Layout transitions always apply to a particular image subresource range
furthermore, it says:
Layout transitions that are performed via image memory barriers execute in their entirety in
submission order, relative to other image layout transitions submitted to the same queue, including
those performed by render passes. In effect there is an implicit execution dependency from each
such layout transition to all layout transitions previously submitted to the same queue.
Does this mean that this dependency to other image layout transitions submitted to the same queue is established per particular image subresource range?
I.e., does this also mean that the driver/GPU can schedule other work in parallel which does not depend on a particular other image subresource range? Only for a particular image subresource range, a dependency chain in terms of their layout transitions is established, right?!
I’m not sure I understand the question. A layout transition operates on a subresource range of an image. There is implicit synchronizations between layout transitions with regard to submission order of barriers.
I don’t know what “other work” would be involved here. Since a layout transition is a modifying operation that happens as part of some kind of dependency, subsequent commands that want to access those parts of the image have to be included in the destination part of the barrier by stage and mode of access.

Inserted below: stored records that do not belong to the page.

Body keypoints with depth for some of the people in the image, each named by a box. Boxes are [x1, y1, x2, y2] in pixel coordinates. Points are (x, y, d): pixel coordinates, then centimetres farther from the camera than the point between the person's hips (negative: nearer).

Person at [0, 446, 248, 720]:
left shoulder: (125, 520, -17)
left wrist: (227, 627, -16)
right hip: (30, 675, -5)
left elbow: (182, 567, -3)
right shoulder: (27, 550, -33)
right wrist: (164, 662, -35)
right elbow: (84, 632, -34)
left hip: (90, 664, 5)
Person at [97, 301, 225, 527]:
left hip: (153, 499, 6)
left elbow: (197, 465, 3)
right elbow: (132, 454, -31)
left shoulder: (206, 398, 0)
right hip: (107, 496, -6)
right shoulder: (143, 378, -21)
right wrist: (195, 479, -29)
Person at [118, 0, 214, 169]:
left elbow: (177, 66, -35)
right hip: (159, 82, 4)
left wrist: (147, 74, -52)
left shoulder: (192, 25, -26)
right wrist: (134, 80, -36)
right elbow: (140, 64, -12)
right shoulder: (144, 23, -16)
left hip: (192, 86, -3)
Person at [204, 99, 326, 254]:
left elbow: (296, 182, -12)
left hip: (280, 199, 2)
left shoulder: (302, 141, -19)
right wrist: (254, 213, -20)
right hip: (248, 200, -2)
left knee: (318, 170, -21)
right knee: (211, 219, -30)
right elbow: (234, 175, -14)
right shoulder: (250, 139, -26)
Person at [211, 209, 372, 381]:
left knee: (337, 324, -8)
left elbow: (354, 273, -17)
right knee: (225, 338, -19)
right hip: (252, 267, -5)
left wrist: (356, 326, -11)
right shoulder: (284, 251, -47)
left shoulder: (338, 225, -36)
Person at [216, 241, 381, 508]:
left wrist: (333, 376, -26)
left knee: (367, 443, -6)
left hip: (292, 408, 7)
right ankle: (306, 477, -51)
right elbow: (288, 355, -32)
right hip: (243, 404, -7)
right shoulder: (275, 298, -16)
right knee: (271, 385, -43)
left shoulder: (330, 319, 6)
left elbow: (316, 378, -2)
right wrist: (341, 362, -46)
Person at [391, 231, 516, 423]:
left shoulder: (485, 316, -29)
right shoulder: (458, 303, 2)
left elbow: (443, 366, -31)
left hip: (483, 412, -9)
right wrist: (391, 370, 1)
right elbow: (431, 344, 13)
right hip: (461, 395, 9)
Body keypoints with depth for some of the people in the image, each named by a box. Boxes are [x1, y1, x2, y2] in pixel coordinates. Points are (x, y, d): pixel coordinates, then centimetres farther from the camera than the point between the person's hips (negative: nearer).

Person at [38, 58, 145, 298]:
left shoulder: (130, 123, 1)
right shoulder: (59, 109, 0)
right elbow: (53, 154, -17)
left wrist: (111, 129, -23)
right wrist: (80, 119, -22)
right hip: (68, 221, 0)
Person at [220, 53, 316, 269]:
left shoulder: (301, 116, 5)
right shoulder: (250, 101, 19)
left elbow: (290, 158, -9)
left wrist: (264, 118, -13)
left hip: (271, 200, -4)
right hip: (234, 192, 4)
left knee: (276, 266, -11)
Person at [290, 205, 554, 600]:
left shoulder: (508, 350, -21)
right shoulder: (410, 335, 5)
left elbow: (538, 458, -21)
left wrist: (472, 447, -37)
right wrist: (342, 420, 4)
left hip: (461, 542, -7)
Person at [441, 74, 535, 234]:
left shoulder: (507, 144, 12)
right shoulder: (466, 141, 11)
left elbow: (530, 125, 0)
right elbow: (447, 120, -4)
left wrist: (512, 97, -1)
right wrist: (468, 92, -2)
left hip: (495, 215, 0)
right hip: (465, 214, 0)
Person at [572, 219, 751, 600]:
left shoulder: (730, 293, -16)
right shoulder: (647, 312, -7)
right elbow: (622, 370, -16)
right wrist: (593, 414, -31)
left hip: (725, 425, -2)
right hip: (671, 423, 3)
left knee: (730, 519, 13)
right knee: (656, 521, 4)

Yes, commands that aren’t affected by the layout transition because they don’t access the parts of the image that were transitioned don’t need such synchronization. But you knew that from the first sentence you quoted. Stuff that isn’t affected by a layout transition doesn’t have to care about the effects of a layout transition.

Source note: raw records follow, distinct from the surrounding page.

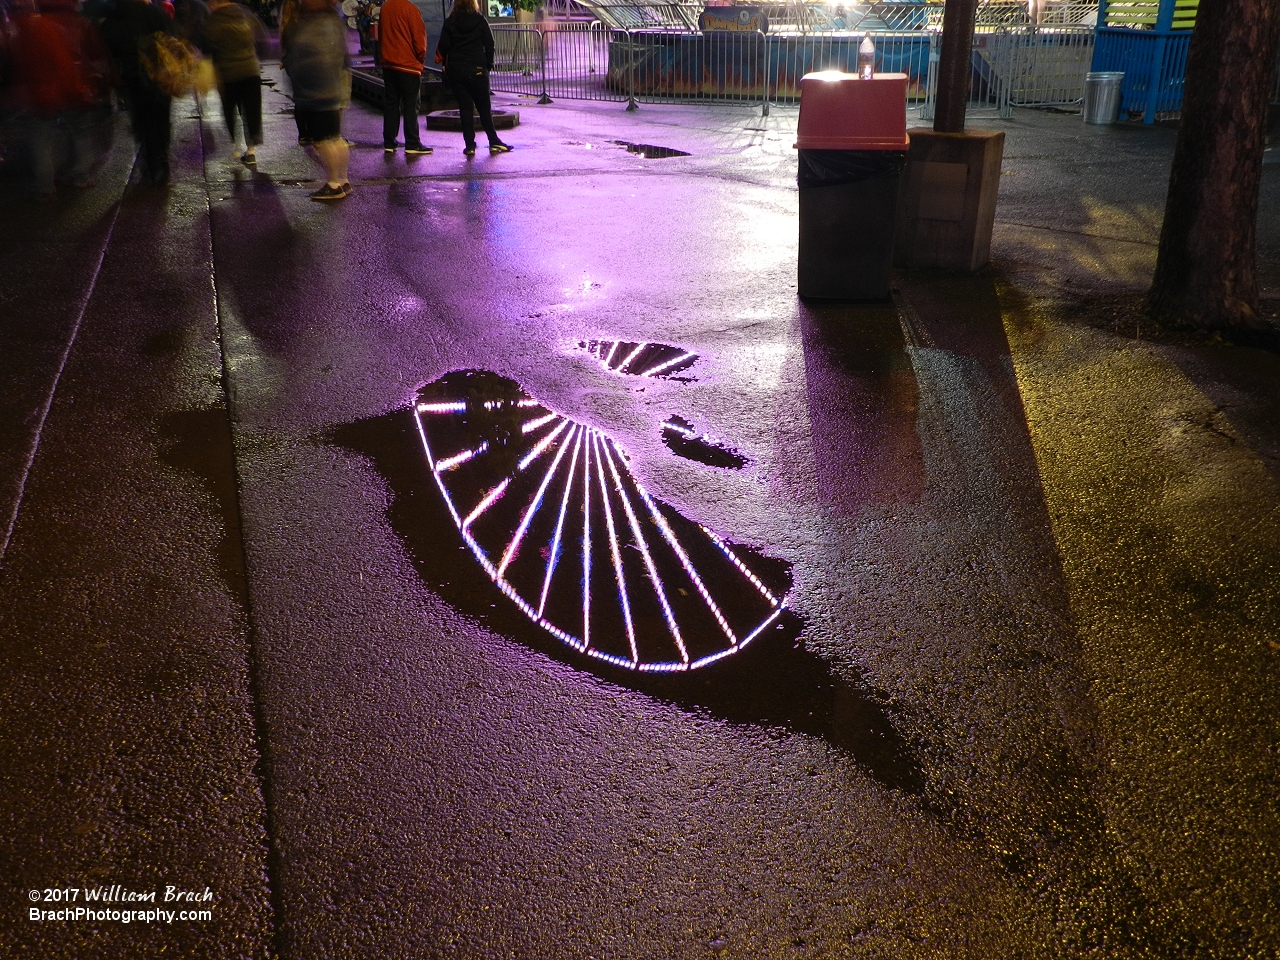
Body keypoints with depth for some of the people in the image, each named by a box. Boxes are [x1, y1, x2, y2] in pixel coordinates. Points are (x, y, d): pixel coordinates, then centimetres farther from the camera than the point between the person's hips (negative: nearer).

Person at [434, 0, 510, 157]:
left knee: (464, 107, 4)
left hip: (455, 69, 1)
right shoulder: (480, 20, -2)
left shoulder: (449, 22, 0)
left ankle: (470, 145, 1)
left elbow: (443, 46, -4)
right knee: (484, 107, 8)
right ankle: (494, 142, 9)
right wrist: (489, 64, 6)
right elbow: (489, 43, -3)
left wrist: (446, 64, 10)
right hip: (477, 69, -1)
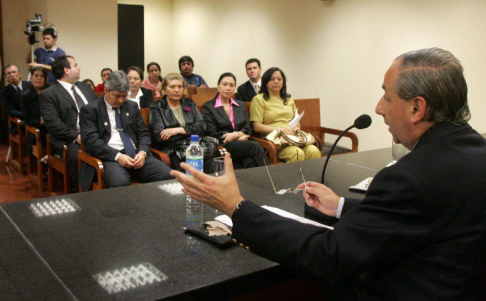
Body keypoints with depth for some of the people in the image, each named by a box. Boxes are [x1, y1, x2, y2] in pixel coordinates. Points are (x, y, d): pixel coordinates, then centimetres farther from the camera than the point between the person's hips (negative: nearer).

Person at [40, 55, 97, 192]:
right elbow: (53, 123, -9)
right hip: (69, 140, -5)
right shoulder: (48, 94, 1)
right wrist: (76, 137, -18)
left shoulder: (85, 87, 21)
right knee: (77, 155, -35)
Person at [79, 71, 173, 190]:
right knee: (120, 183, -40)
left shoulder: (132, 106, 21)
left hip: (136, 154, 5)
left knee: (168, 175, -23)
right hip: (110, 157, -4)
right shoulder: (90, 110, 6)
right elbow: (91, 141, -6)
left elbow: (143, 133, 18)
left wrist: (143, 152, -5)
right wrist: (117, 156, -18)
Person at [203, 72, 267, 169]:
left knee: (250, 162, -33)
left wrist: (236, 134, -7)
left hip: (241, 144, 4)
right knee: (255, 146, -30)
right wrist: (239, 137, -6)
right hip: (222, 146, -4)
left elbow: (247, 129, 16)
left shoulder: (241, 105, 22)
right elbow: (214, 134, -3)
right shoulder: (208, 107, 6)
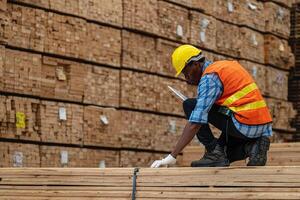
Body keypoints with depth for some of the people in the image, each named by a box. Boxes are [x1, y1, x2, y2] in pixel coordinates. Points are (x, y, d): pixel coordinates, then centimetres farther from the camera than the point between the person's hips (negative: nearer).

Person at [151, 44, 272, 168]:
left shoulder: (209, 77, -10)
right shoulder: (227, 65, 18)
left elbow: (195, 124, -18)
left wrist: (172, 156, -18)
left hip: (245, 125, -9)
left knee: (190, 105, -1)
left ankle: (215, 153, -3)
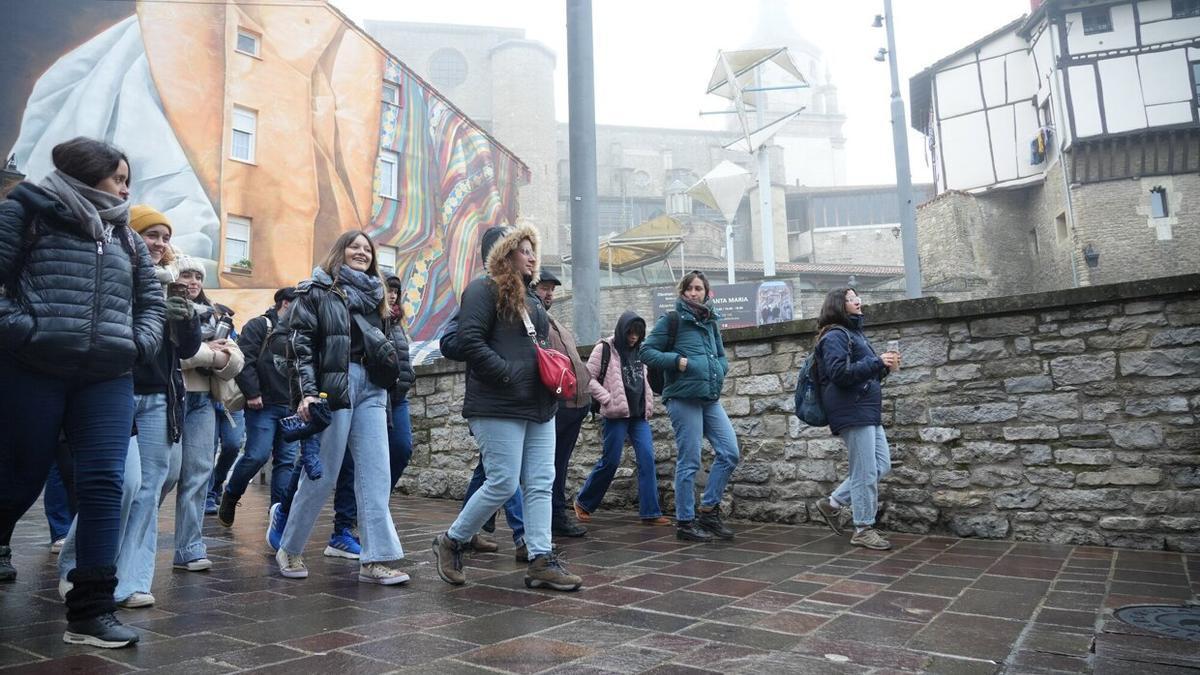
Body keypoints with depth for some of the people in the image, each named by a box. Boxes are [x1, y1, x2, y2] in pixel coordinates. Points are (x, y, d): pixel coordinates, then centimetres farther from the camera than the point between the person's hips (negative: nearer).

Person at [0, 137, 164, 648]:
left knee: (104, 483, -6)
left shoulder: (126, 237, 19)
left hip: (108, 378, 3)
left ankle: (91, 610, -1)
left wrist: (139, 344, 7)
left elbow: (152, 301, 22)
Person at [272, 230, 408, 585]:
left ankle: (376, 559, -1)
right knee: (323, 473, 0)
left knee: (376, 475, -3)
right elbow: (299, 342, -5)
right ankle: (289, 549, 19)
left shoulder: (374, 294, 21)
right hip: (333, 386, -5)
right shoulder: (318, 290, 4)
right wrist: (307, 392, -15)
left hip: (371, 388, 6)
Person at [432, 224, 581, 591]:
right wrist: (510, 375, -19)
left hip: (539, 406, 9)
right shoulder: (484, 289, -5)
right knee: (503, 484, -7)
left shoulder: (530, 298, 22)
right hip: (498, 408, -9)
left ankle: (541, 561, 9)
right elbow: (470, 341, -16)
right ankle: (451, 542, 14)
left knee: (541, 484, 4)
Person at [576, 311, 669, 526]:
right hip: (616, 414, -6)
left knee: (647, 459, -4)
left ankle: (650, 513, -1)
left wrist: (649, 403, 14)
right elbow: (589, 378, -7)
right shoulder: (605, 349, -4)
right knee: (611, 461, -1)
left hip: (639, 415, 6)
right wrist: (608, 399, -13)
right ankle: (583, 502, 20)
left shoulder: (640, 351, 13)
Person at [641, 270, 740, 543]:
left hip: (710, 398, 7)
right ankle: (685, 522, 10)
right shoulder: (672, 320, -2)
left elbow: (722, 356, 25)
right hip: (683, 398, -6)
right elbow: (647, 351, -5)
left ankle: (709, 510, 17)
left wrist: (718, 371, 4)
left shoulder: (711, 321, 16)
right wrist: (677, 360, -15)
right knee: (689, 462, -2)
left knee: (730, 453, 2)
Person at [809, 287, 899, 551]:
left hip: (869, 412, 10)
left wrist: (884, 366, 4)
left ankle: (831, 503, 18)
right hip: (852, 412, -10)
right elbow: (840, 373, -23)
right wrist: (878, 362, -19)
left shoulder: (854, 333, 21)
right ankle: (863, 529, 9)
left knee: (882, 465, 11)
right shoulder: (835, 336, -9)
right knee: (866, 472, -3)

I guess I was just looking for some reassurance that all dependency chains that are established through layout transitions are always established on a per-subresource basis.

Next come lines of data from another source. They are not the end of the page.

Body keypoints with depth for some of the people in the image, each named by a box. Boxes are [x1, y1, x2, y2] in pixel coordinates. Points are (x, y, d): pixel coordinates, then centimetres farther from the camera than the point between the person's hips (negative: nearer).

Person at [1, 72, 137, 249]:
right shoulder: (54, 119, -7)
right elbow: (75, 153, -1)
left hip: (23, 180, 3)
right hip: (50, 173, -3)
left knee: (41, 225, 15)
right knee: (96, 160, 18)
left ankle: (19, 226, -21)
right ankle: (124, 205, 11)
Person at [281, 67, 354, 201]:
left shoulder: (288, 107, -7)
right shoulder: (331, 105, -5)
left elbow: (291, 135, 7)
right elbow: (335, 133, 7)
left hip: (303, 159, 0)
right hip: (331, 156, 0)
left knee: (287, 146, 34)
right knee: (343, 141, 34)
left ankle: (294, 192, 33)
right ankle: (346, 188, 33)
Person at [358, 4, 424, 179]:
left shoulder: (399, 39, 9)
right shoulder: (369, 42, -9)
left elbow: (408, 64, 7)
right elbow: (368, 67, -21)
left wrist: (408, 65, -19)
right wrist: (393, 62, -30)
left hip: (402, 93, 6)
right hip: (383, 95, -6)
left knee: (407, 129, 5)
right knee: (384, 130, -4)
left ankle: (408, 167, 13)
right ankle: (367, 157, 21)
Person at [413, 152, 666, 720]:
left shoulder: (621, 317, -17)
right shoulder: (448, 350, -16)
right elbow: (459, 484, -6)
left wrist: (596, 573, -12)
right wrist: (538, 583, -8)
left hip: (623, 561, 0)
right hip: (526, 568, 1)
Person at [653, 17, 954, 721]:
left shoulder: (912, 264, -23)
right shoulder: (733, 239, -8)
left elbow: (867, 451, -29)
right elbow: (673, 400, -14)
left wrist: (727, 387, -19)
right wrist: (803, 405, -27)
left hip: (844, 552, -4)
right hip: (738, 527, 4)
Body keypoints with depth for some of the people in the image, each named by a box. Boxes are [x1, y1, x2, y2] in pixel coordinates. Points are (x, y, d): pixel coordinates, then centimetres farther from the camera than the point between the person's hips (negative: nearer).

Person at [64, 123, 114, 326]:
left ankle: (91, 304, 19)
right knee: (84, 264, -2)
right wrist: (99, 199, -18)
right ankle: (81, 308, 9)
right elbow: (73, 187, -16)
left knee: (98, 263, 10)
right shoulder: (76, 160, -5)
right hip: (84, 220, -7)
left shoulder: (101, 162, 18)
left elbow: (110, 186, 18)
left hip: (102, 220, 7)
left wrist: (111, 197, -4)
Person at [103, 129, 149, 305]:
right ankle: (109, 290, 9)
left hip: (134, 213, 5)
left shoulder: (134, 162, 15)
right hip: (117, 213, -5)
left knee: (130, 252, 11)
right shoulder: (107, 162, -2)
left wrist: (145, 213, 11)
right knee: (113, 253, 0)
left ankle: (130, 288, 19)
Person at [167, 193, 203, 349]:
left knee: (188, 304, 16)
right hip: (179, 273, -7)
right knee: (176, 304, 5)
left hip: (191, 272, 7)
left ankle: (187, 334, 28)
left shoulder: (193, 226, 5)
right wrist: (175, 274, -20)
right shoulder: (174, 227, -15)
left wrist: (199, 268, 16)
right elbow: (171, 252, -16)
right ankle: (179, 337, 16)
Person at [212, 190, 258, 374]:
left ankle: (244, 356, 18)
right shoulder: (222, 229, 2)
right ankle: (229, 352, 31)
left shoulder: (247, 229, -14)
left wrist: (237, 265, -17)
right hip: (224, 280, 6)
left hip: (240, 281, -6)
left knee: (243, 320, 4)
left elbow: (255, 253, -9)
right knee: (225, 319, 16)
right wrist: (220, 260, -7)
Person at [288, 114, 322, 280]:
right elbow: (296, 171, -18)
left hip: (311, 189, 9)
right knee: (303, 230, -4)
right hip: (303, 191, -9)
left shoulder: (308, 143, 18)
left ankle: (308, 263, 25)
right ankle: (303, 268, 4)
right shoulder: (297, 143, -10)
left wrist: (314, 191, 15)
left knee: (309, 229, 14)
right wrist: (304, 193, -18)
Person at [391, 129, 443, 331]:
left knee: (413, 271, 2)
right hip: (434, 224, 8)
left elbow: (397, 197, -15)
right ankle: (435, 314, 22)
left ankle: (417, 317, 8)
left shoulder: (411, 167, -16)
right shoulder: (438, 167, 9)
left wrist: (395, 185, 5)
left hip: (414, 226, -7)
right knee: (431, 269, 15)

I first read the specification’s paragraph about “submission order, relative to other image layout transitions” and was afraid that there might be some queue-global dependency chain between all layout transitions. But that wouldn’t make a lot of sense, I guess.
From a practical point of view, my actual question is if a GPU can parallelize work as efficiently within one queue (given that all barriers/transitions are specified as narrow as possible w.r.t. subresource ranges) as it could when using multiple queues for parallel workloads (under the assumption that different work packages are independent of each other in both scenarios).
That is essentially what it’s saying. But there has to be.
Layout transitions modify images. But this access doesn’t happen within a “stage”; it happens outside of the stage system. As such, if these operations were not implicitly ordered, there would be no way for two layout transitions to modify the same subresource ever.
Also, layout transitions (usually) don’t happen without some kind of execution barrier. So you’ve already put some kind of synchronization into the renderer in order to transition the subresource layouts to begin with. So if you’re doing a layout transition, that means that some subsequent command/stage/access mode is going to use that image with its new layout. So the barrier has to provide execution and visibility to that subsequent command/stage/access mode for those subresources.
Since layout transitions modify data, that barrier also must include any other layout transitions that previously happened to those subresources. So such subsequent operations are inherently dependent on them.
This is the wrong question to be asking, especially in as general of a way as you state it here.
Barriers are something you explicitly ask for, so presumably they happen because you need them to happen. So if you have some barrier between two sets of commands, and you’re considering putting the two sets of commands in two different queues, you still need synchronization between them. Only instead of a lightweight event or pipeline barrier, it now much be a heavyweight semaphore. Which also means you need to split your submission into different batches, since you can’t wait for semaphores in the middle of a command buffer.